Wpłata składek powinna nastąpić do 18 lutego 2016 r. Oznacza to, że najprawdopodobniej zostanie rozliczona przez banki w I kwartale 2016 r., a nie w IV kwartale 2015 r., jak początkowo przypuszczano. Przesunięcie składki na FWK na I kwartał najmocniej poprawiłoby sytuację Getin Noble Banku. Analitycy wcześniej prognozowali, że zakładając składkę na FWK płaconą w I kwartale oraz jednorazową opłatę na BFG, Getin Noble Bank miałby wynik IV kwartału w okolicach zera. Ale banki takie jak BGŻ BNP Paribas, BOŚ i BPH nadal mogłyby zanotować stratę.

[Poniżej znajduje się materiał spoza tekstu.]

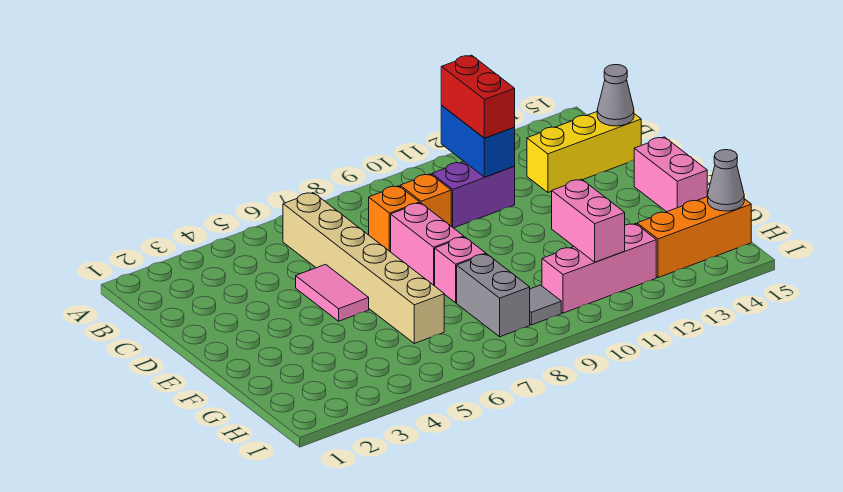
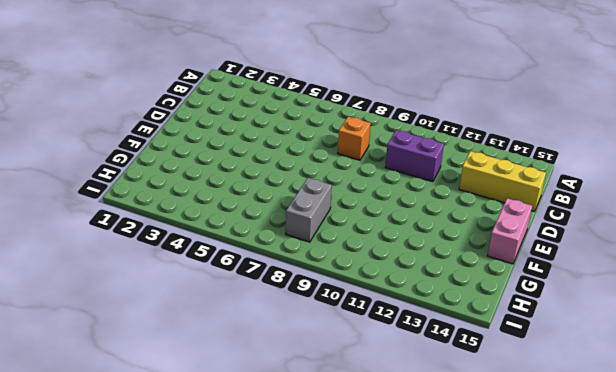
none -> tan 1x6 brick [283,193,444,343]
none -> orange 1x1 brick [400,174,451,226]
none -> pink 1x2 tile [296,264,369,321]

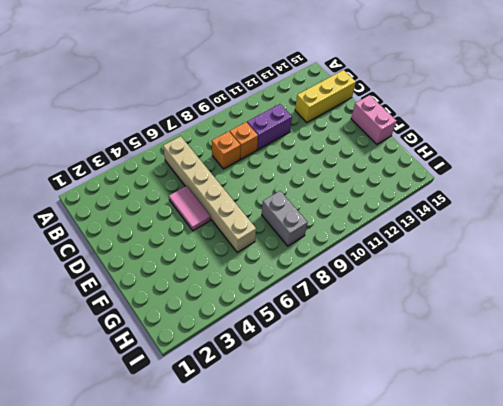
none -> pink 1x2 brick [391,203,464,286]
none -> pink 1x1 brick [435,237,486,303]
none -> grey 1x1 tile [530,285,561,325]

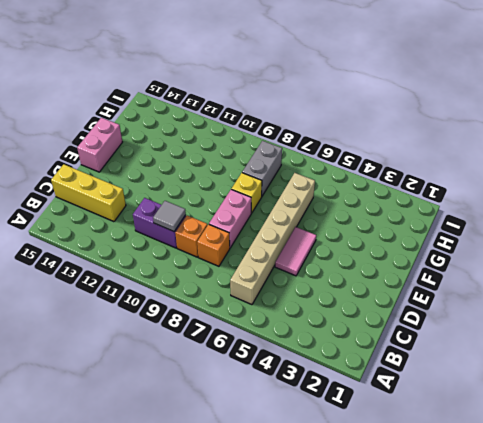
grey 1x1 tile [153,201,186,231] -> grey 1x1 tile moved to [530,285,561,325]
yellow 1x1 brick [232,173,262,213] -> pink 1x1 brick [435,237,486,303]
none -> pink 1x3 brick [542,224,656,313]
none -> orange 1x3 brick [637,197,751,278]
none -> blue 1x2 brick [441,106,515,177]

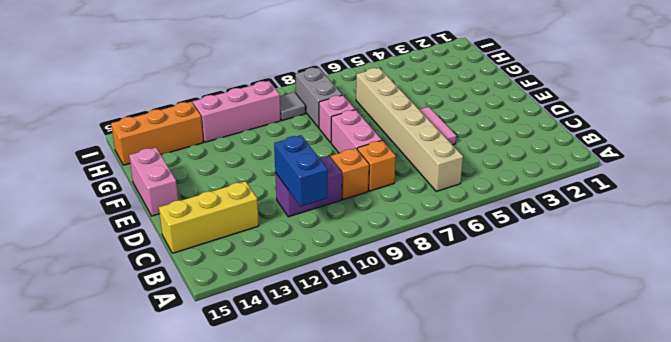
none -> grey 1x1 cone [597,65,634,126]
none -> pink 1x2 brick [552,179,625,262]
none -> grey 1x1 cone [707,150,744,211]

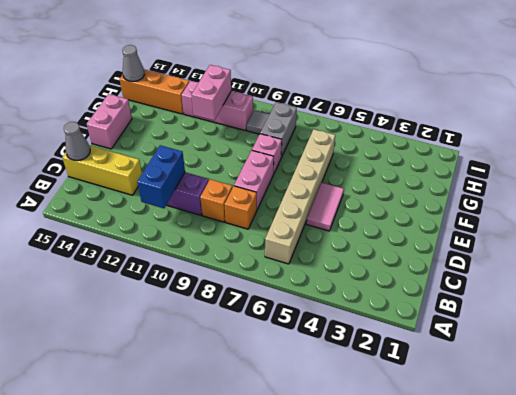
none -> red 1x2 brick [441,55,515,138]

Fundusz Wsparcia Kredytobiorców został utworzony w Banku Gospodarstwa Krajowego. Środki Funduszu pochodzą z wpłat kredytodawców, a ich łączna wartość w dniu uruchomienia Funduszu ma wynieść 600 mln zł. Banki będą składać się na FWK proporcjonalnie do swojego portfela przeterminowanych kredytów mieszkaniowych (powyżej 90 dni). Z szacunków samych banków wynika, że największe kwoty zapłaciłyby PKO BP (140–150 mln zł) i Getin Noble (120–130 mln zł). W mBanku byłoby to 40–50 mln zł, BGŻ BNP Paribas 37 mln zł, BZ WBK 30–35 mln zł, Millennium 18–20 mln zł, zaś Pekao 15–20 mln zł. Podobną kwotę zapłaciłby BPH, mniejszą Alior (5–10 mln zł), Handlowy i ING BSK (po 5 mln zł).

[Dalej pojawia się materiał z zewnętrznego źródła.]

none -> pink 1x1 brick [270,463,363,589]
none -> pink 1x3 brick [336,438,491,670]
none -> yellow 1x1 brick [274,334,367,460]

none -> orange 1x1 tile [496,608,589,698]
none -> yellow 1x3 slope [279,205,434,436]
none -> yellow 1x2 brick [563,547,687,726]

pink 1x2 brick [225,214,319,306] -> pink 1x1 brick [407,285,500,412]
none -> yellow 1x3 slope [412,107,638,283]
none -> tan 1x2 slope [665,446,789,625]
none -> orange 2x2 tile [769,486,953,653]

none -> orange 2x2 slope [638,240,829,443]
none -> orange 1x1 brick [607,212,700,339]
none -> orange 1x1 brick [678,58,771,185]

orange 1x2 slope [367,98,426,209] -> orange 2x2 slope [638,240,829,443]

Ze środków FWK wypłacane będzie wsparcie dla kredytobiorców znajdujących się w trudnej sytuacji finansowej, którzy zaciągnęli kredyt mieszkaniowy. Wsparcie wypłacane będzie maksymalnie 18 miesięcy w wysokości równowartości rat kapitałowych i odsetkowych kredytu mieszkaniowego, ale nie więcej niż 1 500 zł miesięcznie. Zwrot wsparcia przez kredytobiorcę ma nastąpić po upływie dwóch lat karencji, przez 8 kolejnych lat w równych, nieoprocentowanych miesięcznych ratach.